Die deutsche Flüchtlingspolitik karikierten im Wahlkampf sowohl Kurz als auch Strache als abschreckendes Beispiel. Während der Jungstar der Konservativen seine Kritik indes höflich formulierte, zog Strache so richtig vom Leder. Bundeskanzlerin Angela Merkel sei aufgrund ihrer "kriminellen" Flüchtlingspolitik die "gefährlichste Frau Europas", schäumte der FPÖ-Chef vor einem Jahr in einer Rede zum österreichischen Nationalfeiertag.
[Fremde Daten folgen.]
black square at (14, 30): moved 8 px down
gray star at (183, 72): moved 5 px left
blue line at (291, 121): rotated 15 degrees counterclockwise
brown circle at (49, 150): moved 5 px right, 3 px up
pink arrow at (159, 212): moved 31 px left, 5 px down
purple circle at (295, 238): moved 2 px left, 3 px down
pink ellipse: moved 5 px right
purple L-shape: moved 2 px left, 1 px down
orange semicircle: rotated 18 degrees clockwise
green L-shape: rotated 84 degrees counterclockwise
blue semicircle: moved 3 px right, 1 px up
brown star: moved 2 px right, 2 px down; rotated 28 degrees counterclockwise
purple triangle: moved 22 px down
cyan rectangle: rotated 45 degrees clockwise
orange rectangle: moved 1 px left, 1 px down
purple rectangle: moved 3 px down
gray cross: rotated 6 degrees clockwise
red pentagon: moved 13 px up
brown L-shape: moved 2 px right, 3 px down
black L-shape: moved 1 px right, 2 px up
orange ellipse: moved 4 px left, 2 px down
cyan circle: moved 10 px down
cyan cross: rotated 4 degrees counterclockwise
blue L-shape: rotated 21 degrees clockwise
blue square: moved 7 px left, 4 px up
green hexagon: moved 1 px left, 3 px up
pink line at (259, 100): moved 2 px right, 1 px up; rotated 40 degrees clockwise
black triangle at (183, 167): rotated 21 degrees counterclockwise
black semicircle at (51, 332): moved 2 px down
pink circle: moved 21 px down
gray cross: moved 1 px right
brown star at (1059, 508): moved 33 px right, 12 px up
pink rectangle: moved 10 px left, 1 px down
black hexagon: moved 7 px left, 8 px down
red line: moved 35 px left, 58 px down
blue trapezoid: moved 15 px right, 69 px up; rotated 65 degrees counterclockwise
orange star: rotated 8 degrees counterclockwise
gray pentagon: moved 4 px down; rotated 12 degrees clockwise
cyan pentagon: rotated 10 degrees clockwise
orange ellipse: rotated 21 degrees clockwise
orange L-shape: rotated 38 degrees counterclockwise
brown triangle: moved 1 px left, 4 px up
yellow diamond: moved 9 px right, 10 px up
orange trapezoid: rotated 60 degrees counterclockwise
"Stärkung der Freundschaft"

Dass er große Sympathien für den EU-Austritt Großbritanniens hegt und der antiliberalen Tendenz in Ländern wie Ungarn oder Polen zuneigt, verheimlicht Strache nicht. Ende 2016 ging der FPÖ-Chef sogar so weit, sich dem russischen Präsidenten Wladimir Putin als Anführer der westeuropäischen Rechtsbewegung gegen die EU anzudienen. Die gesamte Parteispitze pilgerte nach Moskau, um dort mit Putins Partei "Einiges Russland" einen Kooperationsvertrag zu unterzeichnen. Ziel der Zusammenarbeit, so heißt es darin, sei die "Stärkung der Freundschaft und der Erziehung der jungen Generation im Geiste von Patriotismus und Arbeitsfreude".